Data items
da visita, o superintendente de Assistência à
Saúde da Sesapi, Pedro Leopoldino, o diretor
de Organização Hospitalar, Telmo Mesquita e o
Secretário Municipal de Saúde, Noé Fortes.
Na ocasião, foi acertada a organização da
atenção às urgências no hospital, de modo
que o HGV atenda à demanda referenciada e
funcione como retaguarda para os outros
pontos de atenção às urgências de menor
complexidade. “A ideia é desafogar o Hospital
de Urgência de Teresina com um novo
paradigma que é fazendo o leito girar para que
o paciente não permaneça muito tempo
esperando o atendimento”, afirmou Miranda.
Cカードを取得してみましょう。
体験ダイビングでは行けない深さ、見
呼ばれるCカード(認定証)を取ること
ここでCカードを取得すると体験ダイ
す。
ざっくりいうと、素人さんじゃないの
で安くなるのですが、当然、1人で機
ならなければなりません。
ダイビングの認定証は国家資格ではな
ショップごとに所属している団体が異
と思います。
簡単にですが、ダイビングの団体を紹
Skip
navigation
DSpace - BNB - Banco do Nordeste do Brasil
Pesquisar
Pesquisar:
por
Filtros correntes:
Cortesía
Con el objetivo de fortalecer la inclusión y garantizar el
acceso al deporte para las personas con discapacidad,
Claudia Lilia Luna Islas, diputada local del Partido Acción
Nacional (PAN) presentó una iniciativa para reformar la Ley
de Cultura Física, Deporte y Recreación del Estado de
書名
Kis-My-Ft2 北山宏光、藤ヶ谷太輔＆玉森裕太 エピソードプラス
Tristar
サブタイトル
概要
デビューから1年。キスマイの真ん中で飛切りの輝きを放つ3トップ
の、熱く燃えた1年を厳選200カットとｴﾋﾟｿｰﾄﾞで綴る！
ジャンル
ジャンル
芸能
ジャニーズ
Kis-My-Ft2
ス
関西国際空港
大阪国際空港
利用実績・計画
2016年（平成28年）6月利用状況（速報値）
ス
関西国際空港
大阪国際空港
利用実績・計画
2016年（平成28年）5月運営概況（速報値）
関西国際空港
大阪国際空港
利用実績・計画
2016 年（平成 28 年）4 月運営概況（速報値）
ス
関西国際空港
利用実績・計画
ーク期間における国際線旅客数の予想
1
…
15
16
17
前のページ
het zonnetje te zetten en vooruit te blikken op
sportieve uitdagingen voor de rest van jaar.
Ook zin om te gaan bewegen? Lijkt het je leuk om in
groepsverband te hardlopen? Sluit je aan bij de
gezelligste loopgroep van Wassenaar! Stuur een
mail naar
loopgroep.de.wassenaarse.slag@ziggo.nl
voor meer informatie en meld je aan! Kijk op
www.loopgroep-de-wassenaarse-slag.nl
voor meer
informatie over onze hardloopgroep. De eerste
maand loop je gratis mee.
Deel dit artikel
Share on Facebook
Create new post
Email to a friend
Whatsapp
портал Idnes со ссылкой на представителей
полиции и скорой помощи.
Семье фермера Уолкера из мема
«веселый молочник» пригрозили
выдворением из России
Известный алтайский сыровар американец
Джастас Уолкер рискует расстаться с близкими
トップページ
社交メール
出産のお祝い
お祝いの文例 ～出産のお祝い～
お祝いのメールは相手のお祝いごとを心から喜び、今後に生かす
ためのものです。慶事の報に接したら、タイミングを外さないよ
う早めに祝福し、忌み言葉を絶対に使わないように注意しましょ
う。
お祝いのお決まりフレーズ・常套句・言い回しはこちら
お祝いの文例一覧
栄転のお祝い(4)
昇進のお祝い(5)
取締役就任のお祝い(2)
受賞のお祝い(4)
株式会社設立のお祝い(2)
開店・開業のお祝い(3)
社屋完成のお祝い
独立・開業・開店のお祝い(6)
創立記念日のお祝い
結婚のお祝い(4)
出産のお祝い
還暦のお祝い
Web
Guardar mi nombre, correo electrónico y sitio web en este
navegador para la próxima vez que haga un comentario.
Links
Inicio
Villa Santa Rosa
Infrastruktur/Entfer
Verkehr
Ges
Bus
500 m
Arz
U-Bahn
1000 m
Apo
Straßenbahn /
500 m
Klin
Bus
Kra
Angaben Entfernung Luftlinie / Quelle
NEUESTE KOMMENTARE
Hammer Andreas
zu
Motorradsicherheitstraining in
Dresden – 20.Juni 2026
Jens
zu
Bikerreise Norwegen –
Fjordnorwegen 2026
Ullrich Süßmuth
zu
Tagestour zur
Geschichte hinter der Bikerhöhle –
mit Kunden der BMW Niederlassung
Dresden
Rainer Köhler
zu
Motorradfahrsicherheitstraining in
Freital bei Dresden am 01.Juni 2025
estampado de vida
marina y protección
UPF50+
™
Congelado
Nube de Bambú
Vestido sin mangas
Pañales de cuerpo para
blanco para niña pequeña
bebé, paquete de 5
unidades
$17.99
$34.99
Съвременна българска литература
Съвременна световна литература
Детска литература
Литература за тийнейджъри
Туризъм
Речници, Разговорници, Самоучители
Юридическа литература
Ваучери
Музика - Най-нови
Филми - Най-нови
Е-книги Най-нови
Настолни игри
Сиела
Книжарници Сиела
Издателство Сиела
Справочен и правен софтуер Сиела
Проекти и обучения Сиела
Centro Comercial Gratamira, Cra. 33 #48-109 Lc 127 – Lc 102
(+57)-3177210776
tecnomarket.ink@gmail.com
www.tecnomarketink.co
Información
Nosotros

Instruction
Reproduce the records above in full, without altering a single character.

Response to this task
da visita, o superintendente de Assistência à
Saúde da Sesapi, Pedro Leopoldino, o diretor
de Organização Hospitalar, Telmo Mesquita e o
Secretário Municipal de Saúde, Noé Fortes.
Na ocasião, foi acertada a organização da
atenção às urgências no hospital, de modo
que o HGV atenda à demanda referenciada e
funcione como retaguarda para os outros
pontos de atenção às urgências de menor
complexidade. “A ideia é desafogar o Hospital
de Urgência de Teresina com um novo
paradigma que é fazendo o leito girar para que
o paciente não permaneça muito tempo
esperando o atendimento”, afirmou Miranda.
Cカードを取得してみましょう。
体験ダイビングでは行けない深さ、見
呼ばれるCカード(認定証)を取ること
ここでCカードを取得すると体験ダイ
す。
ざっくりいうと、素人さんじゃないの
で安くなるのですが、当然、1人で機
ならなければなりません。
ダイビングの認定証は国家資格ではな
ショップごとに所属している団体が異
と思います。
簡単にですが、ダイビングの団体を紹
Skip
navigation
DSpace - BNB - Banco do Nordeste do Brasil
Pesquisar
Pesquisar:
por
Filtros correntes:
Cortesía
Con el objetivo de fortalecer la inclusión y garantizar el
acceso al deporte para las personas con discapacidad,
Claudia Lilia Luna Islas, diputada local del Partido Acción
Nacional (PAN) presentó una iniciativa para reformar la Ley
de Cultura Física, Deporte y Recreación del Estado de
書名
Kis-My-Ft2 北山宏光、藤ヶ谷太輔＆玉森裕太 エピソードプラス
Tristar
サブタイトル
概要
デビューから1年。キスマイの真ん中で飛切りの輝きを放つ3トップ
の、熱く燃えた1年を厳選200カットとｴﾋﾟｿｰﾄﾞで綴る！
ジャンル
ジャンル
芸能
ジャニーズ
Kis-My-Ft2
ス
関西国際空港
大阪国際空港
利用実績・計画
2016年（平成28年）6月利用状況（速報値）
ス
関西国際空港
大阪国際空港
利用実績・計画
2016年（平成28年）5月運営概況（速報値）
関西国際空港
大阪国際空港
利用実績・計画
2016 年（平成 28 年）4 月運営概況（速報値）
ス
関西国際空港
利用実績・計画
ーク期間における国際線旅客数の予想
1
…
15
16
17
前のページ
het zonnetje te zetten en vooruit te blikken op
sportieve uitdagingen voor de rest van jaar.
Ook zin om te gaan bewegen? Lijkt het je leuk om in
groepsverband te hardlopen? Sluit je aan bij de
gezelligste loopgroep van Wassenaar! Stuur een
mail naar
loopgroep.de.wassenaarse.slag@ziggo.nl
voor meer informatie en meld je aan! Kijk op
www.loopgroep-de-wassenaarse-slag.nl
voor meer
informatie over onze hardloopgroep. De eerste
maand loop je gratis mee.
Deel dit artikel
Share on Facebook
Create new post
Email to a friend
Whatsapp
портал Idnes со ссылкой на представителей
полиции и скорой помощи.
Семье фермера Уолкера из мема
«веселый молочник» пригрозили
выдворением из России
Известный алтайский сыровар американец
Джастас Уолкер рискует расстаться с близкими
トップページ
社交メール
出産のお祝い
お祝いの文例 ～出産のお祝い～
お祝いのメールは相手のお祝いごとを心から喜び、今後に生かす
ためのものです。慶事の報に接したら、タイミングを外さないよ
う早めに祝福し、忌み言葉を絶対に使わないように注意しましょ
う。
お祝いのお決まりフレーズ・常套句・言い回しはこちら
お祝いの文例一覧
栄転のお祝い(4)
昇進のお祝い(5)
取締役就任のお祝い(2)
受賞のお祝い(4)
株式会社設立のお祝い(2)
開店・開業のお祝い(3)
社屋完成のお祝い
独立・開業・開店のお祝い(6)
創立記念日のお祝い
結婚のお祝い(4)
出産のお祝い
還暦のお祝い
Web
Guardar mi nombre, correo electrónico y sitio web en este
navegador para la próxima vez que haga un comentario.
Links
Inicio
Villa Santa Rosa
Infrastruktur/Entfer
Verkehr
Ges
Bus
500 m
Arz
U-Bahn
1000 m
Apo
Straßenbahn /
500 m
Klin
Bus
Kra
Angaben Entfernung Luftlinie / Quelle
NEUESTE KOMMENTARE
Hammer Andreas
zu
Motorradsicherheitstraining in
Dresden – 20.Juni 2026
Jens
zu
Bikerreise Norwegen –
Fjordnorwegen 2026
Ullrich Süßmuth
zu
Tagestour zur
Geschichte hinter der Bikerhöhle –
mit Kunden der BMW Niederlassung
Dresden
Rainer Köhler
zu
Motorradfahrsicherheitstraining in
Freital bei Dresden am 01.Juni 2025
estampado de vida
marina y protección
UPF50+
™
Congelado
Nube de Bambú
Vestido sin mangas
Pañales de cuerpo para
blanco para niña pequeña
bebé, paquete de 5
unidades
$17.99
$34.99
Съвременна българска литература
Съвременна световна литература
Детска литература
Литература за тийнейджъри
Туризъм
Речници, Разговорници, Самоучители
Юридическа литература
Ваучери
Музика - Най-нови
Филми - Най-нови
Е-книги Най-нови
Настолни игри
Сиела
Книжарници Сиела
Издателство Сиела
Справочен и правен софтуер Сиела
Проекти и обучения Сиела
Centro Comercial Gratamira, Cra. 33 #48-109 Lc 127 – Lc 102
(+57)-3177210776
tecnomarket.ink@gmail.com
www.tecnomarketink.co
Información
Nosotros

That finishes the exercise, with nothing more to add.